胡教習的聲音漸漸低沉,帶著一股誘導的魔力:

“每一本書,都是一位先賢對天地規則的註解。

你們的神念進入書中,便是在與先賢對話。

當你與書中之理產生共鳴時,那書頁上的文字便會活過來,化作道紋,烙印在你的識海之中。

那,便是你悟出的法術。”

“記住,悟出的法術,才是最適合你的法術。

因為它源於你對這個世界的理解。”

“這就是為甚麼林清寒能半月悟八法,而有人三年悟不出一法。”

胡教習看了一眼林清寒,難得地露出一絲讚賞:

“因為她讀懂了書裡的道理。

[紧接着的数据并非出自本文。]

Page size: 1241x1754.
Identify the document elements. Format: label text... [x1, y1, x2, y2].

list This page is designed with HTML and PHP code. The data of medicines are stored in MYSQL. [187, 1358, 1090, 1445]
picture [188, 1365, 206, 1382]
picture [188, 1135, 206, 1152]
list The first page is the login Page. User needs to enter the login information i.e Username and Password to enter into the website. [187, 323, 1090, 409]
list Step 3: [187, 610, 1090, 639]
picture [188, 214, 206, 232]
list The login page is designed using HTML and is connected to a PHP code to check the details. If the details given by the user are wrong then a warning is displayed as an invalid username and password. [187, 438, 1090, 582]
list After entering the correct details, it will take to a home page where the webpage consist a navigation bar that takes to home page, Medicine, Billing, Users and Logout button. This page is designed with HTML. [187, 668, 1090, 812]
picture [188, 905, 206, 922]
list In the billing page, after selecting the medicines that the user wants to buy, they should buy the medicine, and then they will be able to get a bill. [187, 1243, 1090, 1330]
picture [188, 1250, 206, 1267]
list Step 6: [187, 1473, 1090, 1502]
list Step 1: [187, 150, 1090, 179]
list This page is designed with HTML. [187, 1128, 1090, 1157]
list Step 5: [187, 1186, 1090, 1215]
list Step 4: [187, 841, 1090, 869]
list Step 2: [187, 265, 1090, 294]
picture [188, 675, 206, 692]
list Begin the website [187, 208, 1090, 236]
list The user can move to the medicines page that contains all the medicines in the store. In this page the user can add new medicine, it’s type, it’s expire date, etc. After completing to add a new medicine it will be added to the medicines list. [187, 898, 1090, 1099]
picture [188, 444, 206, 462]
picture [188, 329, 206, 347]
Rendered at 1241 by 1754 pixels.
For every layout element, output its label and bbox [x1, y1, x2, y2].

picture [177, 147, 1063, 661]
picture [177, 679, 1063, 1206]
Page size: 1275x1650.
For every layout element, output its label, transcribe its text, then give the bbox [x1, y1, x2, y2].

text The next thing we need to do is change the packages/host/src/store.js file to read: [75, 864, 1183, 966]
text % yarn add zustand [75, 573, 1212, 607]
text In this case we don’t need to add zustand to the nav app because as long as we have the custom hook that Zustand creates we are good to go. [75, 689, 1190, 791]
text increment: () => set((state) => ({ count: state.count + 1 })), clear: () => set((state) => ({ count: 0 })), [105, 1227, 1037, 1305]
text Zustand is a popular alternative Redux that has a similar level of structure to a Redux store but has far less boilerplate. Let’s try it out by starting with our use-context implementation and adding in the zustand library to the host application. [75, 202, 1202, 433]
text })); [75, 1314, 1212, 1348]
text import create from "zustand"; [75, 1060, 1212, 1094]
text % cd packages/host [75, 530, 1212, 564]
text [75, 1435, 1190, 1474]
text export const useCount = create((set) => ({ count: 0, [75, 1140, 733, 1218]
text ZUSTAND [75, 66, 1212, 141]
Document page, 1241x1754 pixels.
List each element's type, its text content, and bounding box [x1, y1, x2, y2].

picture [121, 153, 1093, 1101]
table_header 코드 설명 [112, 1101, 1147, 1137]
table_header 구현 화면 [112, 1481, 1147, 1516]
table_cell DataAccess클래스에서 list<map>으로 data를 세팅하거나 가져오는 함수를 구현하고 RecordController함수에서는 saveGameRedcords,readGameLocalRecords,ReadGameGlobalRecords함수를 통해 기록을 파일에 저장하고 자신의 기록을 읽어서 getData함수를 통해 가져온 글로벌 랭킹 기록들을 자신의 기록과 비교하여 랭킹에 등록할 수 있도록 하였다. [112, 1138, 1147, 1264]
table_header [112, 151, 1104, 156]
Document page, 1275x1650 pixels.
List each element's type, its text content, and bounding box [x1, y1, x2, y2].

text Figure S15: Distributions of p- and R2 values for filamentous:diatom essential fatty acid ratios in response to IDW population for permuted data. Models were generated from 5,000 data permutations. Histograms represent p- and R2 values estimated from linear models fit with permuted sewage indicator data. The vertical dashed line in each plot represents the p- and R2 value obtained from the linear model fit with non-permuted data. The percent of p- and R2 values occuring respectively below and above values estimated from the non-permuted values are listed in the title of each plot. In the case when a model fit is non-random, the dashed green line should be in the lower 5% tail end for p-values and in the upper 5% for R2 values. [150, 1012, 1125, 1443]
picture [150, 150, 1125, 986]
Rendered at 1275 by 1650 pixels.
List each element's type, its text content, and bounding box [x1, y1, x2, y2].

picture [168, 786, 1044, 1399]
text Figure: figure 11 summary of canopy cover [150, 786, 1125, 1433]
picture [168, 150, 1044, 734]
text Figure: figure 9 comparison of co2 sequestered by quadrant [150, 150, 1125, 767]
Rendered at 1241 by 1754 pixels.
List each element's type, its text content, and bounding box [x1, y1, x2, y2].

”

蘇秦若有所思。

他想起了自己的面板。

如果說“悟”是靠理解力去解析規則,那他的面板就是簡單粗暴的“熟練度”。

但這兩者並不衝突。

相反,若是他能先“悟”透原理,再用面板去“肝”,效率豈不是倍增?

甚至……

他能不能透過這種方式,去悟出一些大周律法之外的、被隱藏起來的東西?

胡教習繼續講著在藏經閣中如何調動神念、如何尋找與自己屬性契合的書籍等技巧。

這些全是乾貨,是無數前人試錯總結出來的經驗。

蘇秦一邊聽,一邊在心中默默推演。